**Source text:**

Goblin Queen (She/Her/Hers)
While I know you have an edge on me in that particular race, it felt less than the best to say that on my end as well.

Because I also started out with "sentient" and it's been a process of re-learning for me, as well. It's part of how I have a sense of roughly when this started happening! :p
Lol I was about to say that I remember scifi works using sentient to mean self-aware as recently as the early 2000s… Then I realized, oh yeah, that’s (almost) 25 years ago.
 




michaeljpastor

Adventurer
The term "elfgames" serve no purpose beyond being dismissive of other people's opinions. I find it insulting personally.

Earlier, the word "gross" was used for describing soulless-ness as well, and the pedantry around sentience and sapience has started to get a little superior as well. (It is possible to be pedantic and not dismissive).

Can we all just take a step back please?
 

EzekielRaiden

Follower of the Way
There is no difference in effect between "it tastes better to me" and "just because." Plus when you're dealing with elf games, you don't need a "good reason." Any reason will do.

**Data extract:**

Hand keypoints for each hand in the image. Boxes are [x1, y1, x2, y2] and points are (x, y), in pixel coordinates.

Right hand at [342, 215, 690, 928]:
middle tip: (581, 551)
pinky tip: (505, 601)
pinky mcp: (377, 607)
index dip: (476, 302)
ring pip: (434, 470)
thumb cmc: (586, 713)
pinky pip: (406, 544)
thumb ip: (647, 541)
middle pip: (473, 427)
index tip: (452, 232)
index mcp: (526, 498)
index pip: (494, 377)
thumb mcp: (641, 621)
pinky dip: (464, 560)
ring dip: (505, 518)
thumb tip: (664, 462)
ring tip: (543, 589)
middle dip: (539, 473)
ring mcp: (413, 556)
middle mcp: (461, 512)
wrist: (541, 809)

...

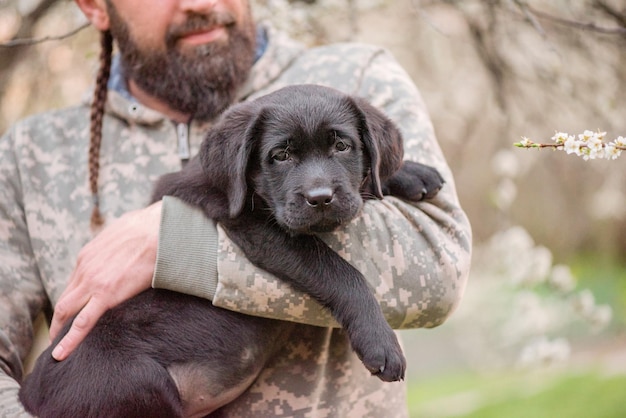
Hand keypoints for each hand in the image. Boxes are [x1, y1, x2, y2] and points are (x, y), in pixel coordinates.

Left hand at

...

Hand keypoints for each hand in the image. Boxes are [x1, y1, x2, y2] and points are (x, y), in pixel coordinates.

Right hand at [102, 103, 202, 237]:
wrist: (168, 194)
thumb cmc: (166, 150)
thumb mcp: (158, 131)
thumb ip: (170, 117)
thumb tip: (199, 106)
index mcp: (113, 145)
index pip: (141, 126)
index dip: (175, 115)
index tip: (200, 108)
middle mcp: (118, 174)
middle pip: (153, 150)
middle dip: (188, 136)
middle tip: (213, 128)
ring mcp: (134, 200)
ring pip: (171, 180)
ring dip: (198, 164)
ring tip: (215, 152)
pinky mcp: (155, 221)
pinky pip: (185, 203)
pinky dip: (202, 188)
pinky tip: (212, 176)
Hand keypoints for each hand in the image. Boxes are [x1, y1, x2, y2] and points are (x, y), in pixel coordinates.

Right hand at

**Your task:** Rewrite the forum thread from "While I know" up to and including "25 years ago.", putting "sapient" wherever "sentient" appears. Rely only on the forum thread.

**Answer section:**
While I know you have an edge on me in that particular race, it felt less than the best to say that on my end as well.

Because I also started out with "sapient" and it's been a process of re-learning for me, as well. It's part of how I have a sense of roughly when this started happening! :p
Lol I was about to say that I remember scifi works using sapient to mean self-aware as recently as the early 2000s… Then I realized, oh yeah, that’s (almost) 25 years ago.